■ Aim of the task:
Within the listing below, please copy exactly the lines between the line holding "[74,215,416,234] [74,242,416,261] [74,269,335,288]" and the line holding "[339,350,393,368] Linux, ->", inclusive.

■ Materials provided:
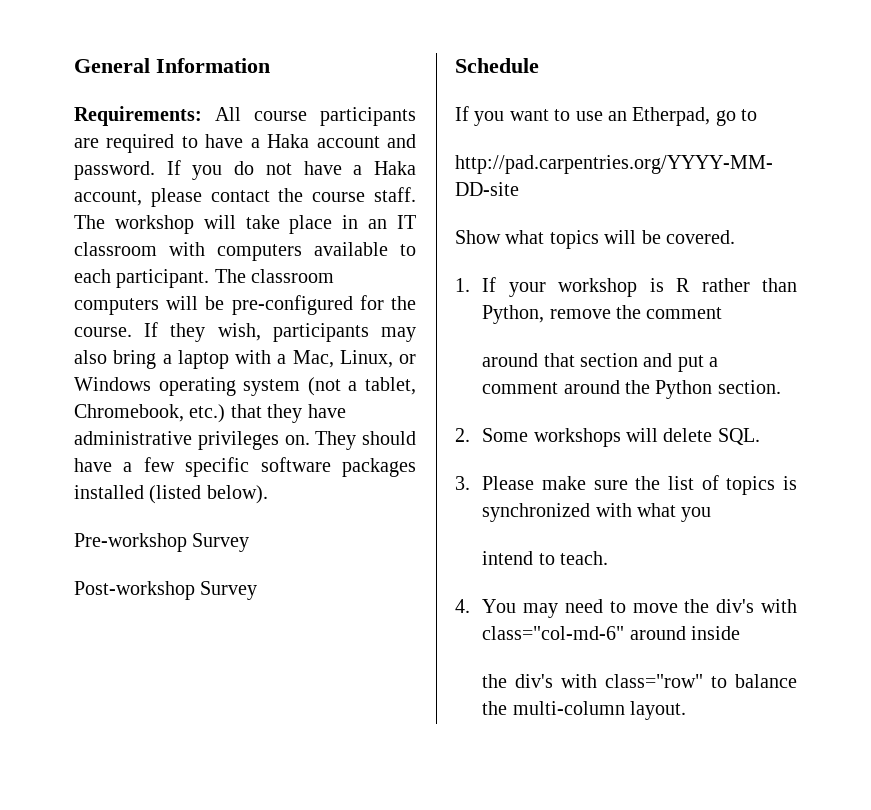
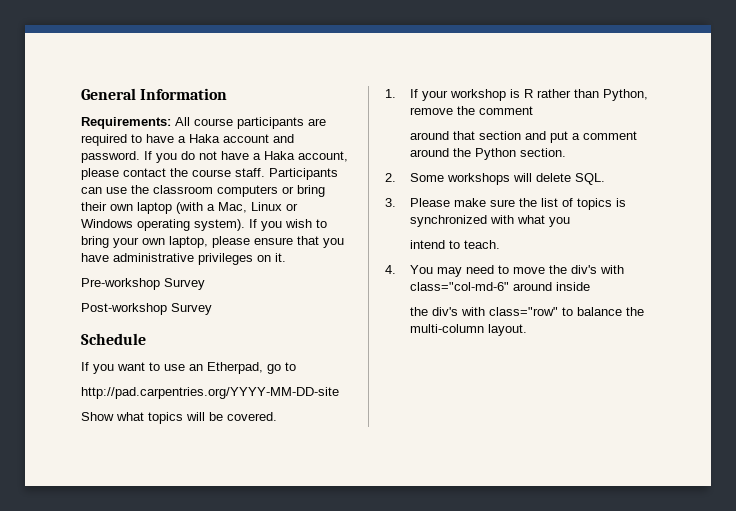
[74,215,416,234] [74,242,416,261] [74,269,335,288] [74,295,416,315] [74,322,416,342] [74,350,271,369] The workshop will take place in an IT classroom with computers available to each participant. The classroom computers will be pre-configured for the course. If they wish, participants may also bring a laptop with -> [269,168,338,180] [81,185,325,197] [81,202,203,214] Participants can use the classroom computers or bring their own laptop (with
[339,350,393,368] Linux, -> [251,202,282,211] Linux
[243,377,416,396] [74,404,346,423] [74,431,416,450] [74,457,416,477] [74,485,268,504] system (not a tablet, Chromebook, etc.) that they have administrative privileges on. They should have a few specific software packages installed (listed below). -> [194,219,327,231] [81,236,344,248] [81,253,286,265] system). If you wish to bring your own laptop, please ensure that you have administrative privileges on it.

* * *

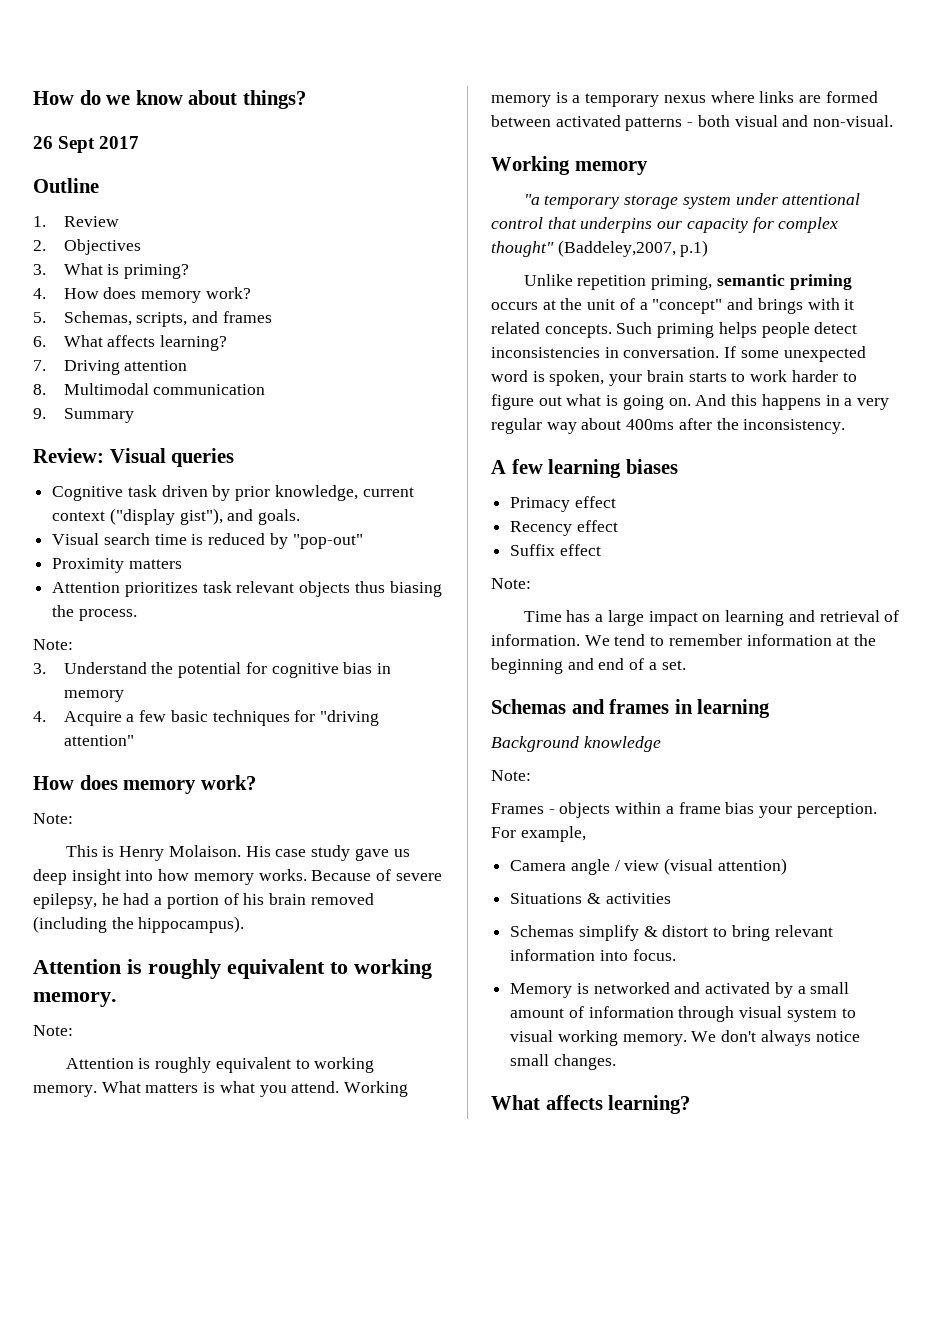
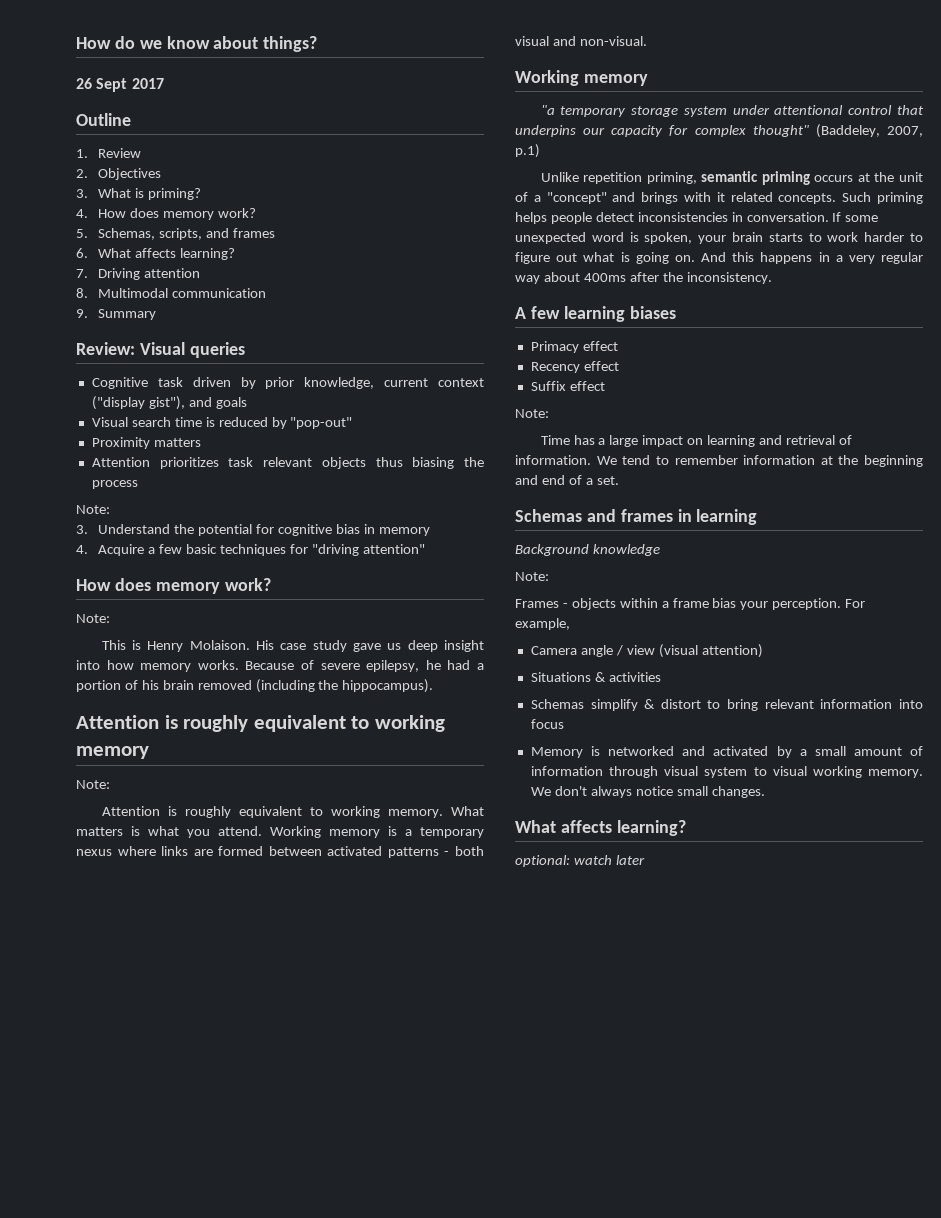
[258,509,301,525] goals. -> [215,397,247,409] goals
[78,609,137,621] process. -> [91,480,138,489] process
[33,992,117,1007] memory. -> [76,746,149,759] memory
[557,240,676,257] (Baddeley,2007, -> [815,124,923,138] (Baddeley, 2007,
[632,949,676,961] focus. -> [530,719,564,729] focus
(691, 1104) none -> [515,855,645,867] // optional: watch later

■ Answer space:
[74,215,416,234] [74,242,416,261] [74,269,335,288] [74,295,416,315] [74,322,416,342] [74,350,271,369] The workshop will take place in an IT classroom with computers available to each participant. The classroom computers will be pre-configured for the course. If they wish, participants may also bring a laptop with -> [269,168,338,180] [81,185,325,197] [81,202,203,214] Participants can use the classroom computers or bring their own laptop (with
[339,350,393,368] Linux, -> [251,202,282,211] Linux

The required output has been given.